Under United States v. Routon, 25 F.3d 815 (9th Cir. 1994), Smith's mere possession of a gun is not enough to establish the possession prong of U.S.S.G. § 2K2.1(b) (5). In Routon, this circuit explained that "the prosecution will have to make a greater showing than a defendant's mere possession of a firearm to obtain a section 2K2.1(b) (5) enhancement." Routon, 25 F.3d at 819. The court enunciated the following standard for establishing the "possession" prong of U.S.S.G. § 2K2.1(b) (5): "to the extent that the government relies upon physical possession, it must show that the firearm was possessed in a manner that permits an inference that it facilitated or potentially facilitated--i.e., had some potential emboldening role--in a defendant's felonious conduct." Id. The defendant's sentence was enhanced in Routon under U.S.S.G. § 2K2.1(b) (5) for "possession" of a firearm in connection with felony theft of a car. On appeal it was held that the revolver in the glove compartment "emboldened him to maintain unlawful possession of the [stolen car]." Id. at 819.

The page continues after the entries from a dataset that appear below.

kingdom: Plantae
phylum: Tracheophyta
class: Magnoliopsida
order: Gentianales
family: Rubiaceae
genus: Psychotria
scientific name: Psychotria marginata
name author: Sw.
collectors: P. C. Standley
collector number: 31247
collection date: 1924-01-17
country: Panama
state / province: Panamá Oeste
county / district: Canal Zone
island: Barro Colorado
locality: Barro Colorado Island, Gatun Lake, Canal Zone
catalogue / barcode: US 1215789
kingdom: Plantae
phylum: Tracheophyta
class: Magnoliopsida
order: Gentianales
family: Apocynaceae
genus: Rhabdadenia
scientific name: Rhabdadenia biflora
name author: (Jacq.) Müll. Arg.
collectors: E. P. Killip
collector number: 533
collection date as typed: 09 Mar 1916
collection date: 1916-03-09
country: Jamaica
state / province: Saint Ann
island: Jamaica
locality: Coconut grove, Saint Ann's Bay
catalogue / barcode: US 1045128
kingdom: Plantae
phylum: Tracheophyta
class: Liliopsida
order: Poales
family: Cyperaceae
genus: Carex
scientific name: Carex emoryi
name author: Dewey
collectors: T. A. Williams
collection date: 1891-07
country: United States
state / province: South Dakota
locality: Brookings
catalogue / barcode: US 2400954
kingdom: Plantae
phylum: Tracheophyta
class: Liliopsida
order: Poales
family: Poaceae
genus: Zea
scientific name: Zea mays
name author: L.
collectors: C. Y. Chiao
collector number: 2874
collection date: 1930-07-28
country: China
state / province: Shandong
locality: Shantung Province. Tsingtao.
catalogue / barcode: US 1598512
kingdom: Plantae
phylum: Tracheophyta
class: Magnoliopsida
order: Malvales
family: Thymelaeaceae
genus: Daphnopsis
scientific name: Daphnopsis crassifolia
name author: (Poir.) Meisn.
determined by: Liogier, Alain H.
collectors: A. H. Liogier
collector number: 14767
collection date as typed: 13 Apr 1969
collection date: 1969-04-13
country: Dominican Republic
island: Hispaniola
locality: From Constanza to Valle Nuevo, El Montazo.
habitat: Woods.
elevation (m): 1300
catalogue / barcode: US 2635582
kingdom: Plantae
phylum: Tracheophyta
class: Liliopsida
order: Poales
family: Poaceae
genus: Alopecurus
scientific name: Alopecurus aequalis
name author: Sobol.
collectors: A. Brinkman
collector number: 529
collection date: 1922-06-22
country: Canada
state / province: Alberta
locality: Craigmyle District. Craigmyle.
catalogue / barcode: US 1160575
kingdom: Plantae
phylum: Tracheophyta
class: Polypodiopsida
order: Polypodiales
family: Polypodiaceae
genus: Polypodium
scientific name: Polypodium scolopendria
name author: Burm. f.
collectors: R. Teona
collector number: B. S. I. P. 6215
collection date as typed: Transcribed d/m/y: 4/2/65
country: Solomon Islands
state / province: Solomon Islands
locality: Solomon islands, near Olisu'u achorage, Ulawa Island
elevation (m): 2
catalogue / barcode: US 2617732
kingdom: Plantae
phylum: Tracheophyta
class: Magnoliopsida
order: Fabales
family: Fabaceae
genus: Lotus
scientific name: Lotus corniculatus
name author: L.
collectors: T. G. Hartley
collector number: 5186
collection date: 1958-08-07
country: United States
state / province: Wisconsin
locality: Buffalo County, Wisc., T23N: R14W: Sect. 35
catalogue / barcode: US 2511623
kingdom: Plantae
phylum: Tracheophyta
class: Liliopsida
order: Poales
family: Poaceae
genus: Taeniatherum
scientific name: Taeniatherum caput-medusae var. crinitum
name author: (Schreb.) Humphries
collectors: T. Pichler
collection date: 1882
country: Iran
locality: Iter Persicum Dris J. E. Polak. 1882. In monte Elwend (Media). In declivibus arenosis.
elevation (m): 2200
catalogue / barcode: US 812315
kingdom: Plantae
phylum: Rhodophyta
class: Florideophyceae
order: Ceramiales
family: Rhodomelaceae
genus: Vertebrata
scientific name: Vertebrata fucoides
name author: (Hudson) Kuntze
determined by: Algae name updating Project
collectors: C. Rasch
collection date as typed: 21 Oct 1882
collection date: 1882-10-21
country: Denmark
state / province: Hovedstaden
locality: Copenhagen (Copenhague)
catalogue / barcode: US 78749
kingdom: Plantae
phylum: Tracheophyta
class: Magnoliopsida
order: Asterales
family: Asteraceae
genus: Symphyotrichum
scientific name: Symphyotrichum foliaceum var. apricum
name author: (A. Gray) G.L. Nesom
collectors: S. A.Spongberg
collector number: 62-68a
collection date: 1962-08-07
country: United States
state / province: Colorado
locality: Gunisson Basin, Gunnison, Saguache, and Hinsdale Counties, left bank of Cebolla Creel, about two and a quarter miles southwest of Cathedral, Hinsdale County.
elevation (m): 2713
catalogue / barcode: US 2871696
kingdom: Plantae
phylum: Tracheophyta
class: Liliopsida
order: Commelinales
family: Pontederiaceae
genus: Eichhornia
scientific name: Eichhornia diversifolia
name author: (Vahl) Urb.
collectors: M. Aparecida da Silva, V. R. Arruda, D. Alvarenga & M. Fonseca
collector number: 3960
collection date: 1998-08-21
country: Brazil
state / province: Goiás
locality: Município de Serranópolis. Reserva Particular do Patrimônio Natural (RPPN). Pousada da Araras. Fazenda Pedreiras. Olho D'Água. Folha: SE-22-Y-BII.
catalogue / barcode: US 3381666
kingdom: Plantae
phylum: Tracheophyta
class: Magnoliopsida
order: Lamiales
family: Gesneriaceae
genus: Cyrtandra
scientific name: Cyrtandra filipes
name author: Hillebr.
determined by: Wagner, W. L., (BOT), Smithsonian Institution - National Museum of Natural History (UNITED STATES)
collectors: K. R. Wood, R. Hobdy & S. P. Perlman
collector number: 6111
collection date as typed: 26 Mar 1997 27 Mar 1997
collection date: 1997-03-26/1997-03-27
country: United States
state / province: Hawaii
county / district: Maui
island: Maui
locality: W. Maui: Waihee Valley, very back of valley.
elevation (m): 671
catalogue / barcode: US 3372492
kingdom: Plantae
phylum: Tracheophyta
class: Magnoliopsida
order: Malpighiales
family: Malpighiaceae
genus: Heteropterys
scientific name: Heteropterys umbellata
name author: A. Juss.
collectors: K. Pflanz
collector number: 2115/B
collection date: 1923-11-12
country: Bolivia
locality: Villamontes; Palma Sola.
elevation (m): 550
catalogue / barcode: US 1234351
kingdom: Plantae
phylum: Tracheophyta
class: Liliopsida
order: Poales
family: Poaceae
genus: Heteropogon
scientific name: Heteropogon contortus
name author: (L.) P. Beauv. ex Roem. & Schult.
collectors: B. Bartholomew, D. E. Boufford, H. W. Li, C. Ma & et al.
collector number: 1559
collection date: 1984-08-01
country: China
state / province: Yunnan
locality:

Wyatt's case report states that when he asked Smith about the .32 pistol under his mattress, Smith said that he had met an individual by the name of Byron Brooks at the Twin Bridges Restaurant at approximately 11:30 p.m. on October 30, 1995, at which time Brooks gave him the pistol to hold for him and to use as protection against an individual known as "Tiny," in case Tiny tried to steal his finished product.
When arrested, Smith had easy access to the loaded .32 caliber pistol. Smith was operating a methamphetamine laboratory in his garage, which was next to his residence. A small quantity of methamphetamine was found under Smith's kitchen sink. Smith admitted that the handgun was given to him by Brooks to protect his methamphetamine operation from Tiny. The circumstances make it highly probable that the gun played a role in Smith's felonious conduct in manufacturing methamphetamine. The district court's enhancement of Smith's base offense level is consistent with Routon.
The judgment of the district court is AFFIRMED.